**DIRECTIVE**
Copy out the SQL tuning tips, starting at the words "This pre-computed data" and stopping after "dynamic type-based cases.", and swap "BigQuery" for "Snowflake" each time it appears.

This pre-computed data makes dynamic SQL generation simpler and faster.

3. Optimize Iteration Logic

Group similar operations to minimize iterations.
Handle cases with shared SQL generation logic together.

4. Leverage BigQuery Functions

BigQuery's built-in functions often simplify complex logic.
Consider using functions flexible with multiple data types rather than dynamic type-based cases.

5. Streamline SQL String Concatenation

Use efficient string operations or minimize the need for concatenation entirely.

Without altering the core logic of your procedure significantly, here are a few adjustments for potential optimizations:

 

-- Example of a simplified approach (conceptual, adjust as needed): 
CREATE OR REPLACE PROCEDURE `ga-xx.sandbox_xx`.proc_app(startDate STRING, endDate STRING, OUT sql STRING) 
BEGIN 
  -- Base SQL statement 
  DECLARE base_sql STRING DEFAULT "WITH analytics AS (SELECT event_name, ... FROM `ga-xx.analytics_xx.events_intraday_*` WHERE _TABLE_SUFFIX BETWEEN '" || startDate || "' AND '" || endDate || "') SELECT * FROM analytics;"; 

 -- Pre-aggregated metadata tables (param_meta, user_prop_meta)
 DECLARE params_sql ARRAY<STRING>; 
 DECLARE user_props_sql ARRAY<STRING>; 

 -- Construct SQL fragments (optimized)

**EXTRACTED MATERIAL**
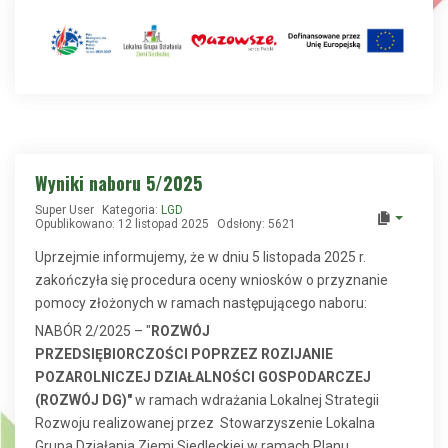
Wyniki naboru 5/2025
Super User
Kategoria:
LGD
Opublikowano: 12 listopad 2025
Odsłony: 5621
Uprzejmie informujemy, że w dniu 5 listopada 2025 r.
zakończyła się procedura oceny wniosków o przyznanie
pomocy złożonych w ramach następującego naboru:
NABÓR 2/2025 – "
ROZWÓJ
PRZEDSIĘBIORCZOŚCI
POPRZEZ ROZIJANIE
POZAROLNICZEJ DZIAŁALNOŚCI GOSPODARCZEJ
(ROZWÓJ DG)"
w ramach wdrażania Lokalnej Strategii
Rozwoju realizowanej przez Stowarzyszenie Lokalna
Grupa Działania Ziemi Siedleckiej w ramach Planu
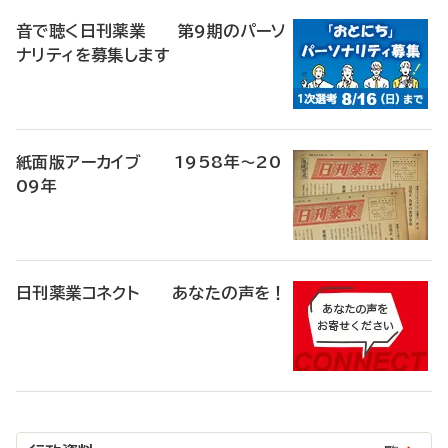
音で聴く日刊薬業 第9期のパーソ
ナリティを募集します
紙面版アーカイブ 1958年～20
09年
日刊薬業コネクト あなたの声を！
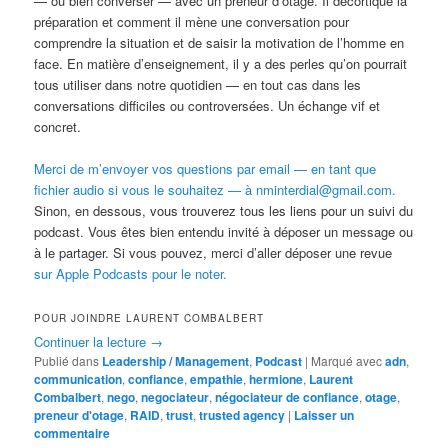
— ou bien converser — avec un preneur d’otage. Il décortique la
préparation et comment il mène une conversation pour
comprendre la situation et de saisir la motivation de l’homme en
face. En matière d’enseignement, il y a des perles qu’on pourrait
tous utiliser dans notre quotidien — en tout cas dans les
conversations difficiles ou controversées. Un échange vif et
concret.
Merci de m’envoyer vos questions par email — en tant que
fichier audio si vous le souhaitez — à nminterdial@gmail.com.
Sinon, en dessous, vous trouverez tous les liens pour un suivi du
podcast. Vous êtes bien entendu invité à déposer un message ou
à le partager. Si vous pouvez, merci d’aller déposer une revue
sur Apple Podcasts pour le noter.
POUR JOINDRE LAURENT COMBALBERT
Continuer la lecture
→
Publié dans
Leadership / Management
,
Podcast
|
Marqué avec
adn
,
communication
,
confiance
,
empathie
,
hermione
,
Laurent
Combalbert
,
nego
,
negociateur
,
négociateur de confiance
,
otage
,
preneur d'otage
,
RAID
,
trust
,
trusted agency
|
Laisser un
commentaire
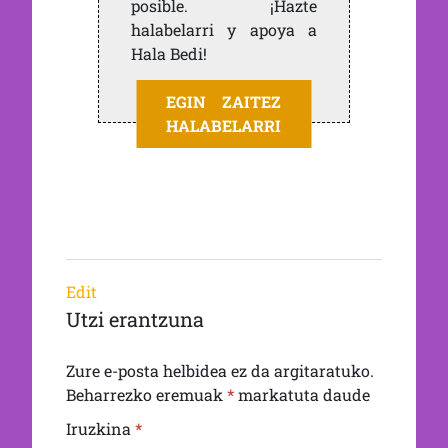
posible. ¡Hazte
halabelarri y apoya a
Hala Bedi!
EGIN ZAITEZ
HALABELARRI
Edit
Utzi erantzuna
Zure e-posta helbidea ez da argitaratuko.
Beharrezko eremuak
*
markatuta daude
Iruzkina
*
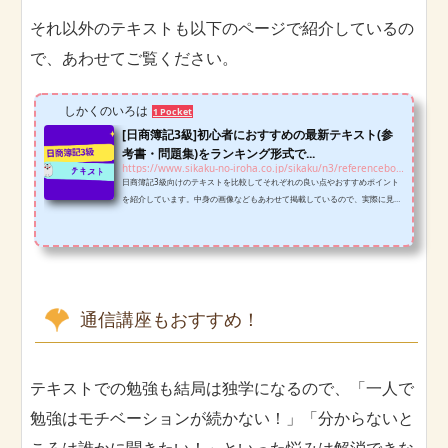
それ以外のテキストも以下のページで紹介しているの
で、あわせてご覧ください。
しかくのいろは
1 Pocket
[日商簿記3級]初心者におすすめの最新テキスト(参
考書・問題集)をランキング形式で...
https://www.sikaku-no-iroha.co.jp/sikaku/n3/referencebooks-n3
日商簿記3級向けのテキストを比較してそれぞれの良い点やおすすめポイント
を紹介しています。中身の画像などもあわせて掲載しているので、実際に見比
べて「自分に合う！」「長く使える！」と思ったものを選んでください！
通信講座もおすすめ！
テキストでの勉強も結局は独学になるので、「一人で
勉強はモチベーションが続かない！」「分からないと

**EXPECTED ANSWER**
This pre-computed data makes dynamic SQL generation simpler and faster.

3. Optimize Iteration Logic

Group similar operations to minimize iterations.
Handle cases with shared SQL generation logic together.

4. Leverage Snowflake Functions

Snowflake's built-in functions often simplify complex logic.
Consider using functions flexible with multiple data types rather than dynamic type-based cases.